---- The input

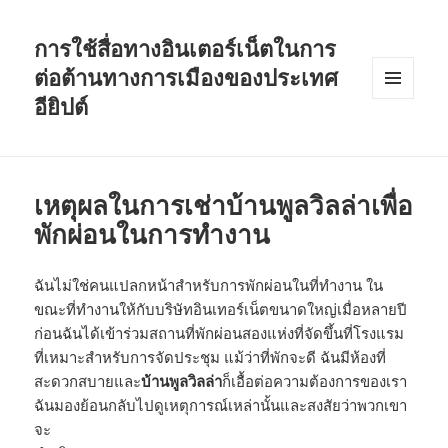
การใช้สื่อทางอินเตอร์เน็ตในการ
ต่อต้านทางการเมืองของประเทศ
อียิปต์
MENU
AND
WIDGETS
เหตุผลในการเช่าบ้านพูลวิลล่าเพื่อ
พักผ่อนในการทำงาน
ฉันไม่ใช่คนแปลกหน้าสำหรับการพักผ่อนในที่ทำงาน ใน
ขณะที่ทำงานให้กับบริษัทอินเทอร์เน็ตขนาดใหญ่เมื่อหลายปี
ก่อนฉันได้เข้าร่วมสถานที่พักผ่อนสองแห่งที่จัดขึ้นที่โรงแรม
ที่เหมาะสำหรับการจัดประชุม แม้ว่าที่พักจะดี ฉันมีห้องที่
สะดวกสบายและ
บ้านพูลวิลล่า
ก็เอื้อต่อความต้องการของเรา
ฉันมองย้อนกลับไปดูเหตุการณ์เหล่านั้นและสงสั
ยว่าพวกเขา
จะ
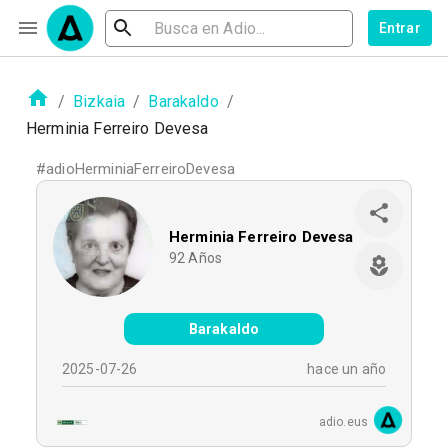
Entrar
/
Bizkaia
/
Barakaldo
/
Herminia Ferreiro Devesa
#
adioHerminiaFerreiroDevesa
Herminia Ferreiro Devesa
92
Años
Barakaldo
2025-07-26
hace un año
adio.eus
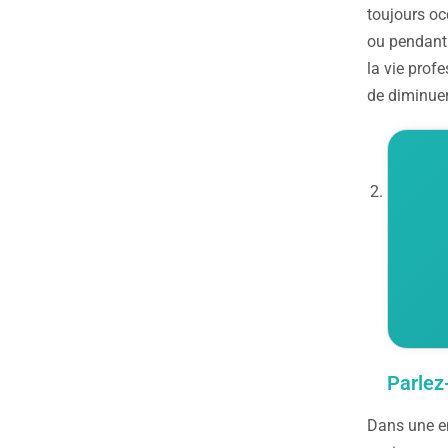
toujours oc
ou pendant 
la vie profe
de diminuer
Parlez
Dans une en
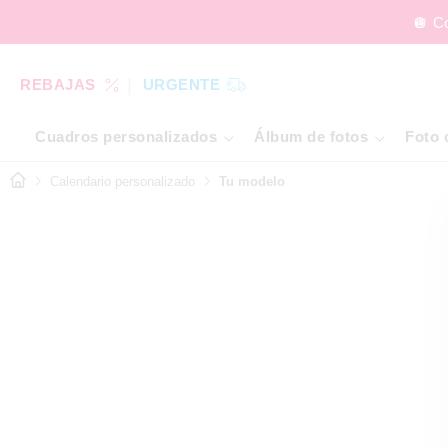
🪩 C
REBAJAS
URGENTE
Cuadros personalizados
Álbum de fotos
Foto 
Calendario personalizado
Tu modelo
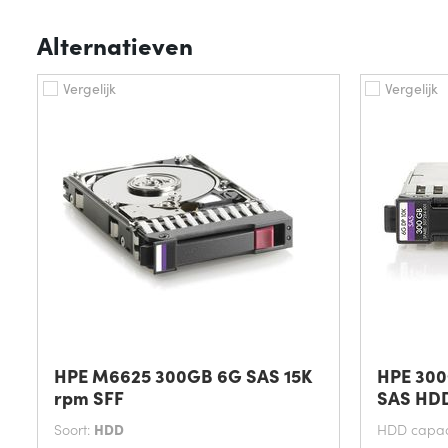
Alternatieven
Vergelijk
Vergelijk
HPE M6625 300GB 6G SAS 15K
HPE 300
rpm SFF
SAS HD
Soort:
HDD
HDD capaci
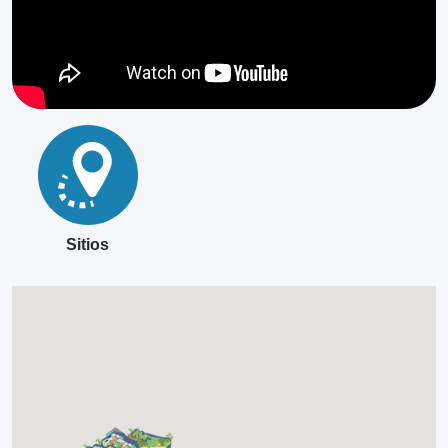
Sitios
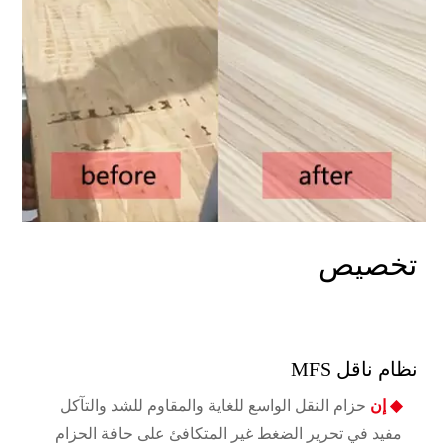
تخصيص
نظام ناقل MFS
◆ إن
حزام النقل الواسع للغاية والمقاوم للشد والتآكل
مفيد في تحرير الضغط غير المتكافئ على حافة الحزام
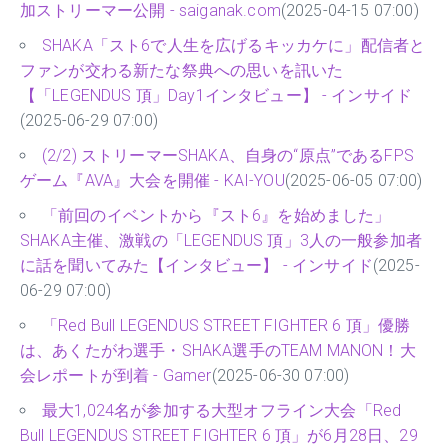
加ストリーマー公開 - saiganak.com
(2025-04-15 07:00)
SHAKA「スト6で人生を広げるキッカケに」配信者と
ファンが交わる新たな祭典への思いを訊いた
【「LEGENDUS 頂」Day1インタビュー】 - インサイド
(2025-06-29 07:00)
(2/2) ストリーマーSHAKA、自身の“原点”であるFPS
ゲーム『AVA』大会を開催 - KAI-YOU
(2025-06-05 07:00)
「前回のイベントから『スト6』を始めました」
SHAKA主催、激戦の「LEGENDUS 頂」3人の一般参加者
に話を聞いてみた【インタビュー】 - インサイド
(2025-
06-29 07:00)
「Red Bull LEGENDUS STREET FIGHTER 6 頂」優勝
は、あくたがわ選手・SHAKA選手のTEAM MANON！大
会レポートが到着 - Gamer
(2025-06-30 07:00)
最大1,024名が参加する大型オフライン大会「Red
Bull LEGENDUS STREET FIGHTER 6 頂」が6月28日、29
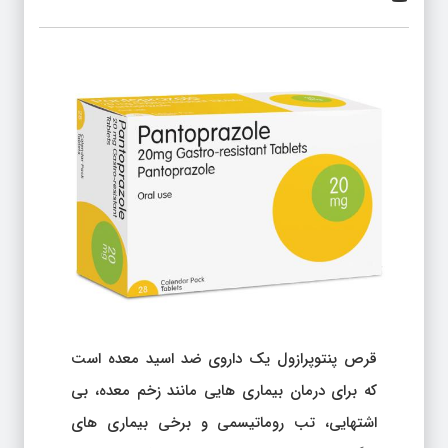
قرص پنتوپرازول یک داروی ضد اسید معده است
که برای درمان بیماری‌ هایی مانند زخم معده، بی‌
اشتهایی، تب روماتیسمی و برخی بیماری‌ های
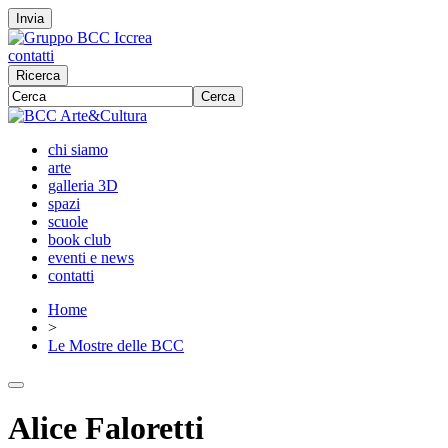
Invia
contatti
Ricerca
Cerca
chi siamo
arte
galleria 3D
spazi
scuole
book club
eventi e news
contatti
Home
>
Le Mostre delle BCC
Alice Faloretti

--------

== Request ==
Each line in the data that holds the string "インサイド" needs to be copied.

== Task result ==
【「LEGENDUS 頂」Day1インタビュー】 - インサイド
に話を聞いてみた【インタビュー】 - インサイド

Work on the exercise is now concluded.